Man, what a headache yesterday. Woke up pumped for my morning tennis session only to find a surprise thunderstorm turned my local courts into mini swimming pools. Total bummer. Figured I’d wait it out – grabbed coffee, scrolled my phone, killed an hour. Went back… still lakes everywhere. Ugh.

The Patience Game (Spoiler: I Failed)
Checked the weather app – sunny all day, no more rain. Sweet. Sat on the bench like a sad duck waiting for magic. Sun came out alright, blazing hot even. Two whole hours later? Barely a difference. Felt like watching concrete age. Decided right there: screw waiting, I’m speeding this junk up.
My Half-Baked Speed-Dry Experiments
Grabbed my gear bag: extra towels, a squeegie from my garage, even a little battery fan I usually use for BBQs. Looked nuts probably. Here’s what I tried on one section:
- Squeegie Madness: Went Hulk mode scraping water towards the drains. Worked okay near the gutters, but middle court? Water just pooled back like a jerk. Felt like sweeping the ocean.
- Towel Army: Used my two big bath towels, stomping around soaking up puddles. Made ’em sopping wet fast. Now I just had heavy, useless rags. Great.
- The Baby Fan: Pointed that dinky fan at a damp spot. Held it there for 10 minutes straight. Arm got tired… spot was still dark and damp. Felt like an idiot.
The Actual Fix (AKA Stop Being Cheap)
Called my buddy who runs the rec center. Laughed his butt off when I told him about the fan. His advice:
- Quit messing around: Court surfaces suck up water deep down. Surface dry ain’t enough. Gotta push water out from below.

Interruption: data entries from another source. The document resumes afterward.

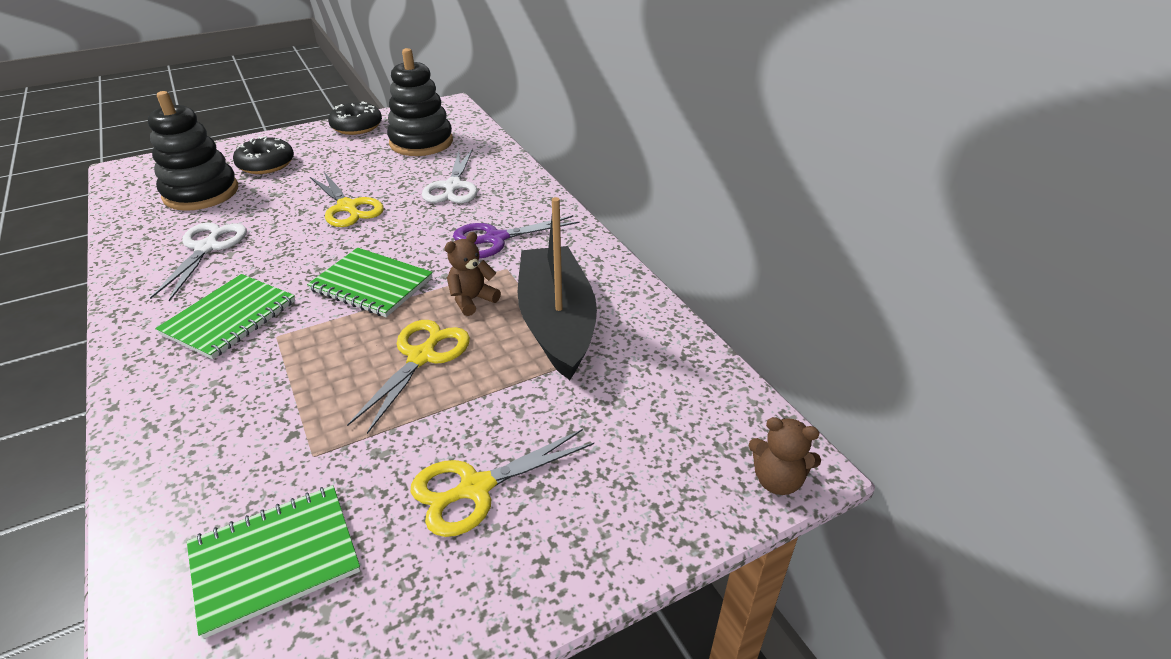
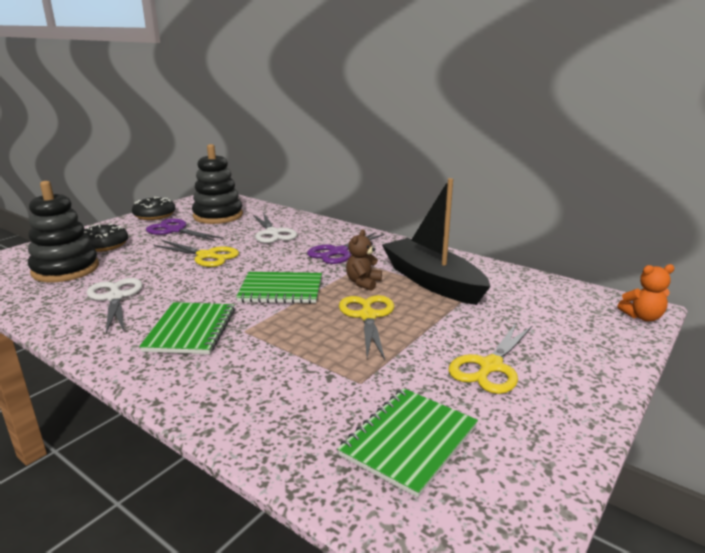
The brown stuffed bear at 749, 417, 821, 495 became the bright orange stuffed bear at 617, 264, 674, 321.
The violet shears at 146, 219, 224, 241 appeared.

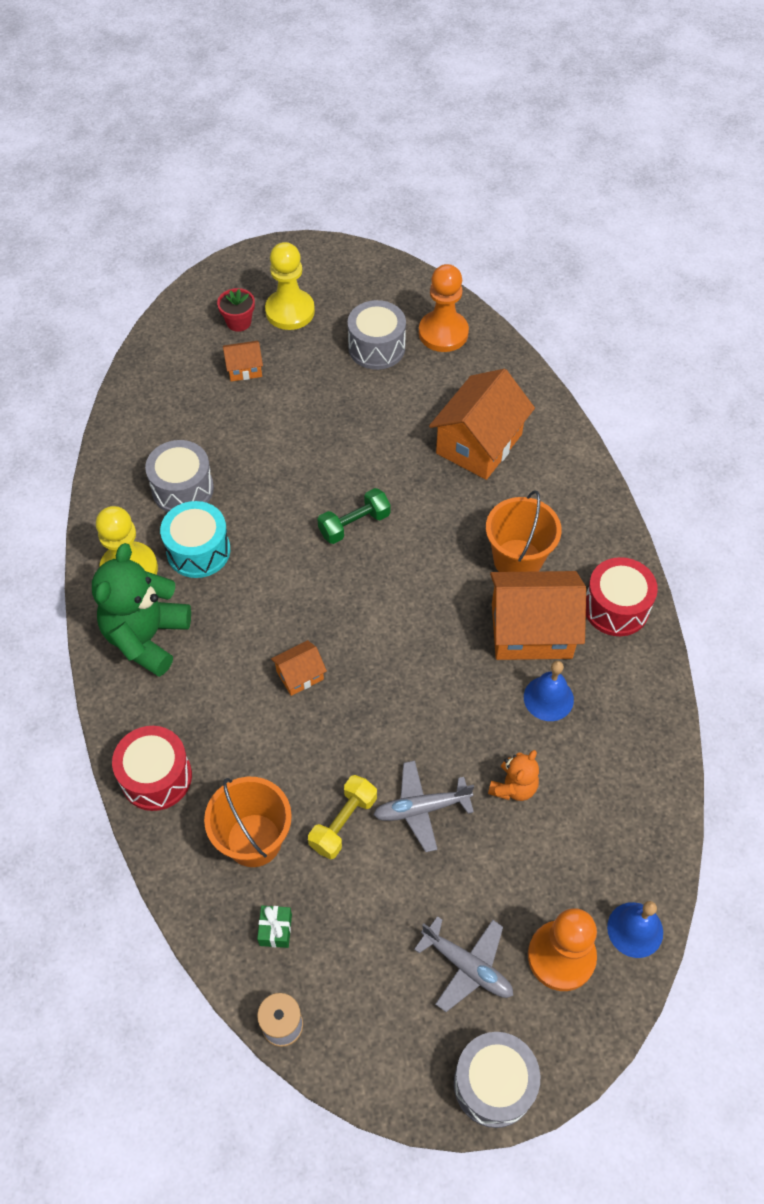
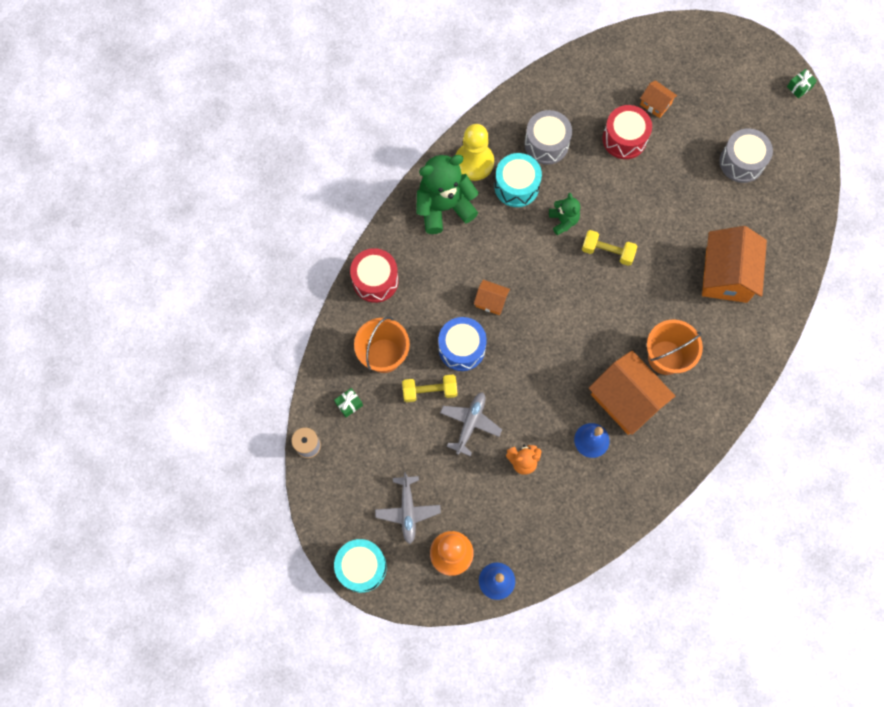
The scarlet potted plant at 217, 288, 255, 332 disappeared.
The bright yellow pawn at 265, 242, 315, 330 disappeared.
The green hand weight at 318, 488, 391, 544 became the bright yellow hand weight at 582, 230, 637, 266.
The gray aeroplane at 373, 761, 474, 852 turned 75 degrees clockwise.
The bright orange pawn at 419, 264, 469, 352 disappeared.
The bright orange toy house at 429, 369, 535, 480 turned 75 degrees counterclockwise.
The gray snare drum at 454, 1032, 540, 1128 became the aqua snare drum at 334, 539, 387, 593.
The scarlet snare drum moved from 586, 557, 658, 636 to 603, 105, 652, 159.
The blue snare drum at 438, 317, 487, 371 appeared.
The green stuffed bear at 549, 193, 580, 235 appeared.
The green wrapped gift at 787, 69, 817, 98 appeared.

- Get the right squeegie: Ditch the window washer one. Need a wide, rubber-blade court squeegee. Lets you push way more water without it sneaking back under.
- Drain First, Scrape Later: Clear leaves/gunk from drains FIRST. Scoop big puddles toward them with the squeegie – big pushes, not little swipes.

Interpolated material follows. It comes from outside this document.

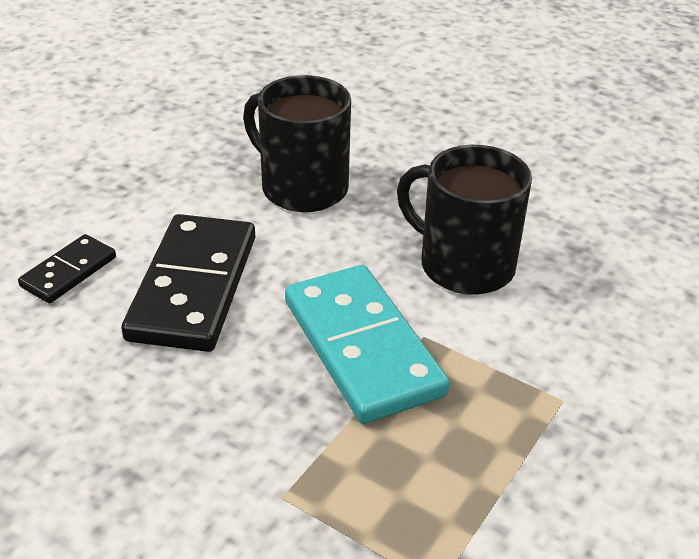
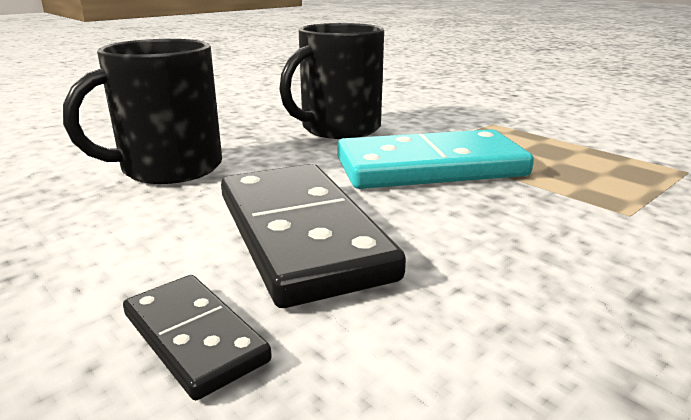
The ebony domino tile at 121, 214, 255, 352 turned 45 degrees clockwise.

- Dance the Diagonal: Scrape from the middle on a diagonal path out to the sides. Drains water faster than straight lines.
- Sun Does Most Work: After scrapping, let that sun bake the court naturally. Takes way less time once the standing water’s gone.
Borrowed his industrial court squeegee this morning. Night-and-day difference! Cleared six courts (mine plus some neighbors) in under 90 minutes after a drizzle. Sun dried the last damp spots quick. Lesson learned: Right tool, stop the DIY nonsense, listen to the pros. Backhand swings > puddle watching.